Outra referência para o filme são os Dominós personagem de origem europeia e típico do carnaval, que fica totalmente encoberto por túnica, capuz e luvas. Em determinadas localidades a brincadeira consiste em adivinhar quem está por debaixo da fantasia. Os foliões vão de casa em casa fazendo muito barulho e aquele que consegue manter seu anonimato ganha uma janta do anfitrião.

Frame do filme Arranco de André Severo
Frame do filme Arranco de André Severo

Tanto nos contos de Maria Helena Bernardes como no filme de André Severo o que sentimos é a sensação de um tempo estendido, o desconforto com um espaço que permanece entre um estado de ruínas e reconstrução e um lugar onde o passado parece falar mais alto que o presente.

Rogério Nunes Marques é outro artista que encontrou no litoral sul o ponto de partida para realização de alguns de seus trabalhos. O vídeo Paisagem de lastro deslocamento 2 é o registro da ação de deslocar um fragmento de naufrágio da Praia do Cassino – Rio Grande – RS para a Praia Brava – Itajaí-SC. Ao olharmos o vídeo somos levados a pensar no conceito de estranhamento desenvolvido por Heidegger. Para o filósofo o estranhamento é o modo fundamental do ser-no-mundo, apesar de cotidianamente encoberto. Passamos de forma desapercebida por tudo que costumeiramente constitui nossa vida diária. A consciência só se dá como possibilidade no momento do estranhamento diante de algo antes corriqueiro.
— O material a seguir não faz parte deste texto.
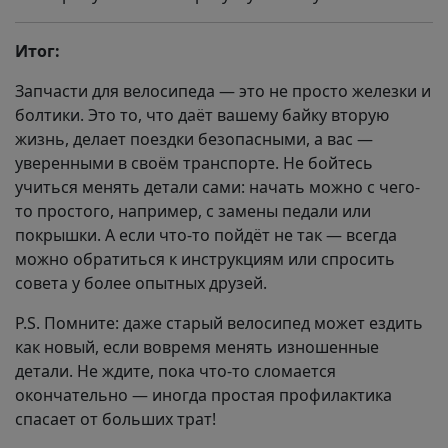
Итог:
Запчасти для велосипеда — это не просто железки и
болтики. Это то, что даёт вашему байку вторую
жизнь, делает поездки безопасными, а вас —
уверенными в своём транспорте. Не бойтесь
учиться менять детали сами: начать можно с чего-
то простого, например, с замены педали или
покрышки. А если что-то пойдёт не так — всегда
можно обратиться к инструкциям или спросить
совета у более опытных друзей.
P.S. Помните: даже старый велосипед может ездить
как новый, если вовремя менять изношенные
детали. Не ждите, пока что-то сломается
окончательно — иногда простая профилактика
спасает от больших трат!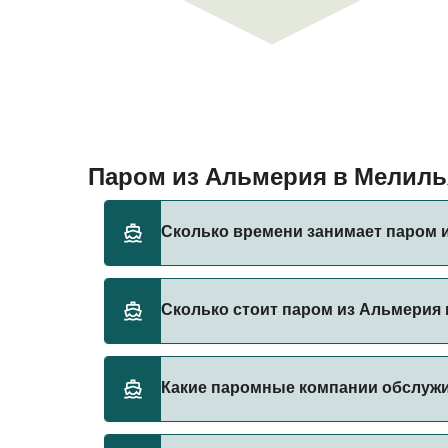
Паром из Альмерия в Мелил
Сколько времени занимает паром 
Время переправы на пароме из Альмерия в 
Сколько стоит паром из Альмерия
оператора, поэтому рекомендуется провер
Стоимость парома из Альмерия в Мелилья м
Какие паромные компании обслуж
Цена указана без учета сборов за брониро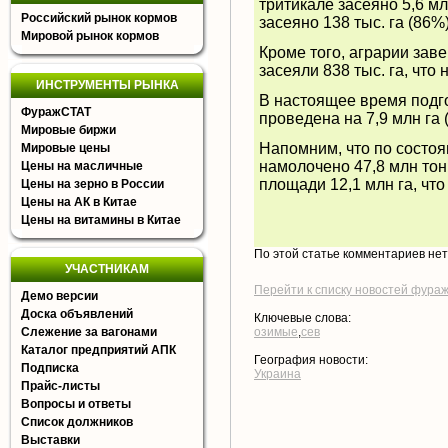
тритикале засеяно 5,6 мл
Российский рынок кормов
засеяно 138 тыс. га (86%)
Мировой рынок кормов
Кроме того, аграрии зав
засеяли 838 тыс. га, что
ИНСТРУМЕНТЫ РЫНКА
В настоящее время подго
ФуражСТАТ
проведена на 7,9 млн га 
Мировые биржи
Напомним, что по состоя
Мировые цены
намолочено 47,8 млн тон
Цены на масличные
площади 12,1 млн га, что
Цены на зерно в России
Цены на АК в Китае
Цены на витамины в Китае
По этой статье комментариев не
УЧАСТНИКАМ
Перейти к списку новостей фура
Демо версии
Доска объявлений
Ключевые слова:
Слежение за вагонами
озимые
,
сев
Каталог предприятий АПК
География новости:
Подписка
Украина
Прайс-листы
Вопросы и ответы
Список должников
Выставки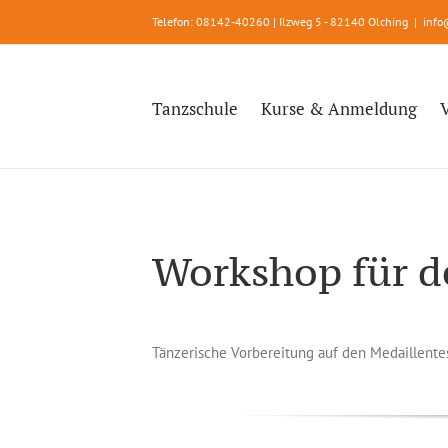
Zum
Telefon: 08142-40260 | Ilzweg 5 - 82140 Olching
|
info
Inhalt
springen
Tanzschule
Kurse & Anmeldung
Workshop für d
Tänzerische Vorbereitung auf den Medaillente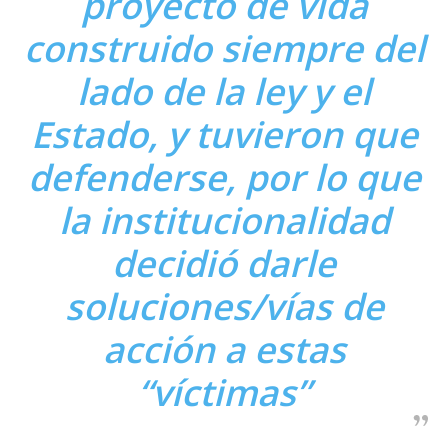
proyecto de vida
construido siempre del
lado de la ley y el
Estado, y tuvieron que
defenderse, por lo que
la institucionalidad
decidió darle
soluciones/vías de
acción a estas
“víctimas”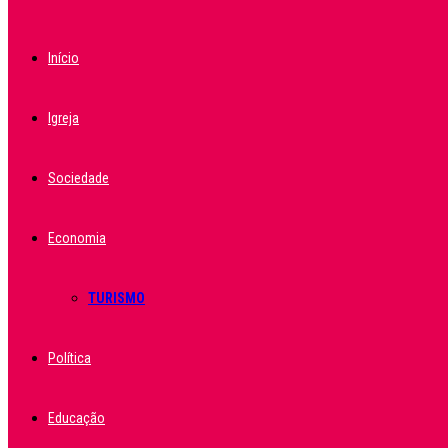
Início
Igreja
Sociedade
Economia
TURISMO
Política
Educação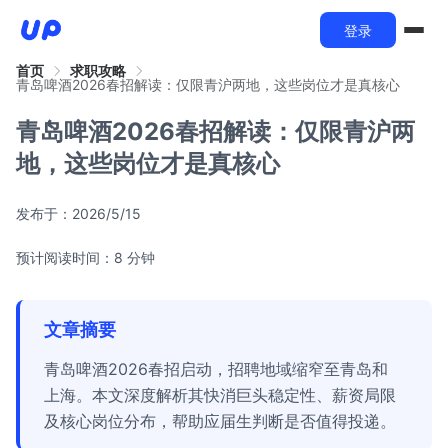
登录
首页
求职攻略
青岛啤酒2026春招解读：仅限青沪两地，这些岗位才是真核心
青岛啤酒2026春招解读：仅限青沪两
地，这些岗位才是真核心
发布于：
2026/5/15
预计阅读时间：8 分钟
文章摘要
青岛啤酒2026春招启动，招聘地域缩窄至青岛和
上海。本文深度解析其快消巨头稳定性、薪资局限
及核心岗位分布，帮助应届生判断是否值得投递。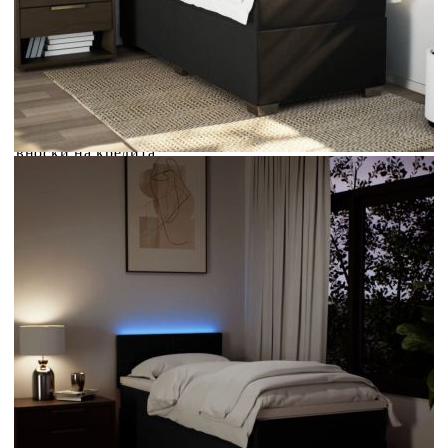
Credit calculator
Боксспринг легло с матрак, черно, 90x200 см, плат
Please select credit institution
Цена на продукта:
€352.00
Extraction of information from credit institutions
Предоставената таблица е с информационна цел.
Добавете продукта в количката си с бутона "Добави в
количката" и при поръчка ще можете да изберете броя
вноски на кредита.
Acest tabel are caracter informativ. Adăugați produsul în
coșul de cumpărături unde veți putea selecta detaliile
cererii de creditare.
Предоставената таблица е с информационна цел.
Добавете продукта в количката си с бутона "Добави в
количката" и при поръчка ще можете да изберете броя
вноски на кредита.
Предоставената таблица е с информационна цел.
Добавете продукта в количката си с бутона "Добави в
количката" и при поръчка ще можете да изберете броя
вноски на кредита.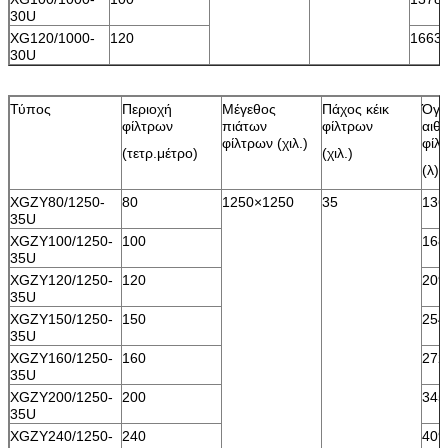
30U
XG120/1000-
120
1663
30U
Τύπος
Περιοχή
Μέγεθος
Πάχος κέικ
Όγκ
φίλτρων
πιάτων
φίλτρων
αιθ
φίλτρων (χιλ.)
φίλ
(τετρ.μέτρο)
(χιλ.)
(λ)
XGZY80/1250-
80
1250×1250
35
136
35U
XGZY100/1250-
100
168
35U
XGZY120/1250-
120
209
35U
XGZY150/1250-
150
254
35U
XGZY160/1250-
160
272
35U
XGZY200/1250-
200
345
35U
XGZY240/1250-
240
409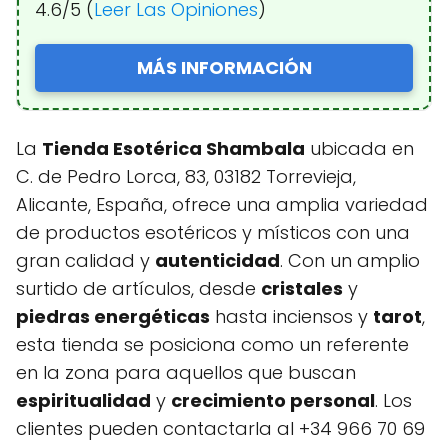
4.6/5 (
Leer Las Opiniones
)
MÁS INFORMACIÓN
La
Tienda Esotérica Shambala
ubicada en
C. de Pedro Lorca, 83, 03182 Torrevieja,
Alicante, España, ofrece una amplia variedad
de productos esotéricos y místicos con una
gran calidad y
autenticidad
. Con un amplio
surtido de artículos, desde
cristales
y
piedras energéticas
hasta inciensos y
tarot
,
esta tienda se posiciona como un referente
en la zona para aquellos que buscan
espiritualidad
y
crecimiento personal
. Los
clientes pueden contactarla al +34 966 70 69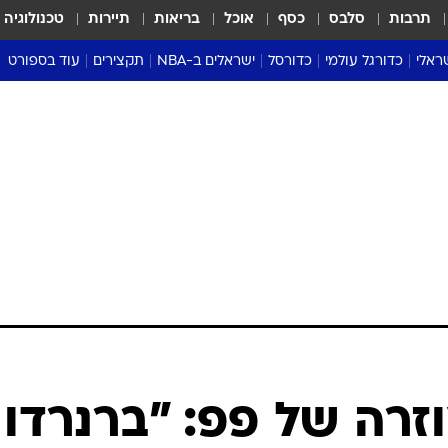
תרבות
סלבס
כסף
אוכל
בריאות
תיירות
טכנולוגיה
ראלי
כדורגל עולמי
כדורסל
ישראלים ב-NBA
תקצירים
עוד בספורט
ליגה אנגלית
ליגת העל
דני אבדיה
מונדיאל 2026
 העל
ליגה ספרדית
דאבל דריבל
NBA
נה
ליגה איטלקית
יורוליג וכדורסל אירופי
טבלאות
ו
ליגה גרמנית
ליגה לאומית
פודקאסטים
ליגה צרפתית
נבחרות ישראל בכדורסל
מסכמים מחזור
שראל
ליגת האלופות
כדורסל נשים
אבא של שבת
ית
הליגה האירופית
מעל הטבעת
דרום אמריקה
סערה בממלכה
טניס
טראש טוק
ספורט אמריקא
רה של פפ: "ברנרדו
פוקר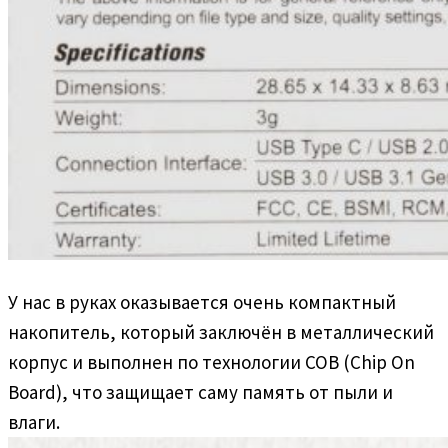
У нас в руках оказывается очень компактный
накопитель, который заключён в металлический
корпус и выполнен по технологии COB (Chip On
Board), что защищает саму память от пыли и
влаги.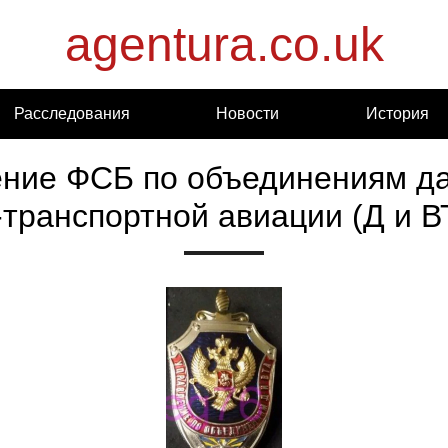
agentura.co.uk
Расследования
Новости
История
ние ФСБ по объединениям д
-транспортной авиации (Д и В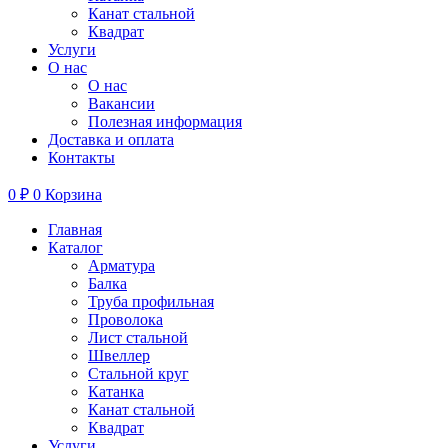
Канат стальной
Квадрат
Услуги
О нас
О нас
Вакансии
Полезная информация
Доставка и оплата
Контакты
0
₽
0
Корзина
Главная
Каталог
Арматура
Балка
Труба профильная
Проволока
Лист стальной
Швеллер
Стальной круг
Катанка
Канат стальной
Квадрат
Услуги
O deslocamento provocado por Rogério leva a esse estranhamento e por consequência à possibilidade de consciência.

Frame do vídeo Paisagem de lastro deslocamento 2 – Rogério Nunes Marques

A artista Mônica Sofia realiza uma série de desenhos e intervenções em fotos digitais que partem da paisagem do Rio Grande do Sul constituindo três conjuntos intitulados 21x”, “Foto-Gráfico” e “Troqueu”. O vento, o frio e o céu nublado inquietavam a artista durante um período de viagens realizadas na região. Ao término de aproximadamente um mês de observação e anotações, as imagens resultantes traduziam uma atmosfera de silêncio e recolhimento. 

Mônica Sofia – Série Torqueu

A horizontalidade da paisagem dos pampas é refletida no formato escolhido para a série Troqueu, por exemplo. Nesta série que retrata os aerogeradores, foi o vento que capturou a atenção de Mônica. Diz a artista em texto sobre o trabalho: Por mais que seja um campo aberto e que o vento sopre livre e forte por ali, nos períodos em que passava por lá, o som do vento era mais suave do que na praia. O vento só emitia um som forte e ritmado porque movimentava as hélices das torres. (…) Os resultados gráficos obtidos com estes trabalhos puderam delimitar o percurso de um pensamento linear, estreitamente relacionado com o ambiente ao qual se refere.” (site ArteContexto ).

E é para esta paisagem que retorno neste primeiro mês do novo ano afim de dar continuidade ao projeto Maravilhas Histórias e Memórias Afetiva realizado em parceria com meu irmão Renato Almendares. Depois de contar, em forma de cinco vídeos, histórias relatadas por moradores de Santa Vitória do Palmar, São José do Norte, Ilha dos Marinheiros e Ilha da Feitoria, voltamos agora nossa atenção para as regatas dos pescadores que costumavam acontecer na Lagoa dos Patos. Conhecer essa prática a partir das memórias dos moradores da região é nosso primeiro intento e a partir do interesse dos pescadores, “deixar acontecer” e ver até onde vamos nesse fluxo de desejos.